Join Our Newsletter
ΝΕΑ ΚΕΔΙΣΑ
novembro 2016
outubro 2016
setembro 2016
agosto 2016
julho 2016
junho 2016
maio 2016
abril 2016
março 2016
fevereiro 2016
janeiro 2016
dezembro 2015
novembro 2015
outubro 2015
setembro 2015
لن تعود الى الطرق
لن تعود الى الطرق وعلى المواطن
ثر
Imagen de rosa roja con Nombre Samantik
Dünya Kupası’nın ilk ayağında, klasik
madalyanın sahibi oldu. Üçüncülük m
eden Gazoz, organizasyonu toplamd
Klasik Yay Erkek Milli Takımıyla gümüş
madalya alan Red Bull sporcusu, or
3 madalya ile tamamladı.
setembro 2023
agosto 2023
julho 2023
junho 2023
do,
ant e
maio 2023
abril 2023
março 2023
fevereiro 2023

.....

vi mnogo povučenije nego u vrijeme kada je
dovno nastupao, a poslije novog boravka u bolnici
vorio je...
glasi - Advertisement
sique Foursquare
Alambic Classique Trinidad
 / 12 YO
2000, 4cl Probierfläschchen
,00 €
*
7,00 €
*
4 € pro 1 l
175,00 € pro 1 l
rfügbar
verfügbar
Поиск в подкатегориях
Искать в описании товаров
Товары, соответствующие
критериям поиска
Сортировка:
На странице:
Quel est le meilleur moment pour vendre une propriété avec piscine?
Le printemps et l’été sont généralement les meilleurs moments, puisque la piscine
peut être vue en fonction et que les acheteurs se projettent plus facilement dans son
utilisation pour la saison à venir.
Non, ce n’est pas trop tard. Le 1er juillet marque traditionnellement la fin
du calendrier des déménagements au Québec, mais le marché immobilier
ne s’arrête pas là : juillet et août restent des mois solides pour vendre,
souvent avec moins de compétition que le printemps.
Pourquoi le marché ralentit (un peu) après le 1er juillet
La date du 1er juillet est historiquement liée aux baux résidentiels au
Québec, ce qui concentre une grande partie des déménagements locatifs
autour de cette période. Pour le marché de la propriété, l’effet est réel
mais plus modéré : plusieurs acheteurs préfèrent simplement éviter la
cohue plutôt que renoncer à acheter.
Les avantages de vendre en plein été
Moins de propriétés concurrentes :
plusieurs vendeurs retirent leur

.....

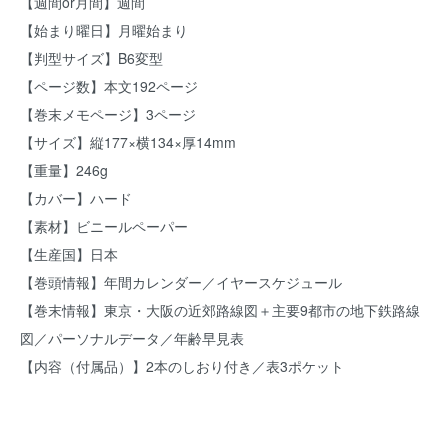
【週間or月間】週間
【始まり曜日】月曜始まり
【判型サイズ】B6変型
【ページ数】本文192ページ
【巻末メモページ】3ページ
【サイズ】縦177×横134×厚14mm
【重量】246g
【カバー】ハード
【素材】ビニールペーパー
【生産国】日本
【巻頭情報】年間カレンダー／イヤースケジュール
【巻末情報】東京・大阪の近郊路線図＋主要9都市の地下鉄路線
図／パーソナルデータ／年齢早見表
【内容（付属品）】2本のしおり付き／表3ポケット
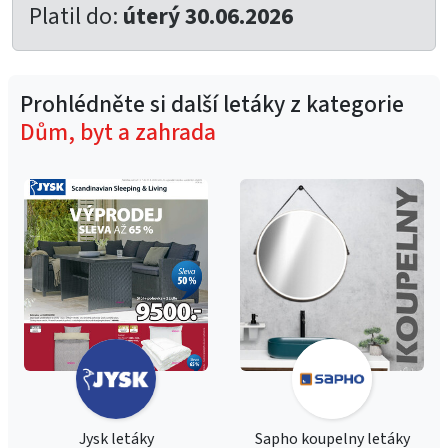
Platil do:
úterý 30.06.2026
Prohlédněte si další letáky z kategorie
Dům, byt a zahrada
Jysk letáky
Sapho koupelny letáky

.....

From the records above, copy out every line from the line with "Join Our Newsletter" to the line with "Klasik Yay Erkek Milli Takımıyla gümüş", including both of those lines.

Join Our Newsletter
ΝΕΑ ΚΕΔΙΣΑ
novembro 2016
outubro 2016
setembro 2016
agosto 2016
julho 2016
junho 2016
maio 2016
abril 2016
março 2016
fevereiro 2016
janeiro 2016
dezembro 2015
novembro 2015
outubro 2015
setembro 2015
لن تعود الى الطرق
لن تعود الى الطرق وعلى المواطن
ثر
Imagen de rosa roja con Nombre Samantik
Dünya Kupası’nın ilk ayağında, klasik
madalyanın sahibi oldu. Üçüncülük m
eden Gazoz, organizasyonu toplamd
Klasik Yay Erkek Milli Takımıyla gümüş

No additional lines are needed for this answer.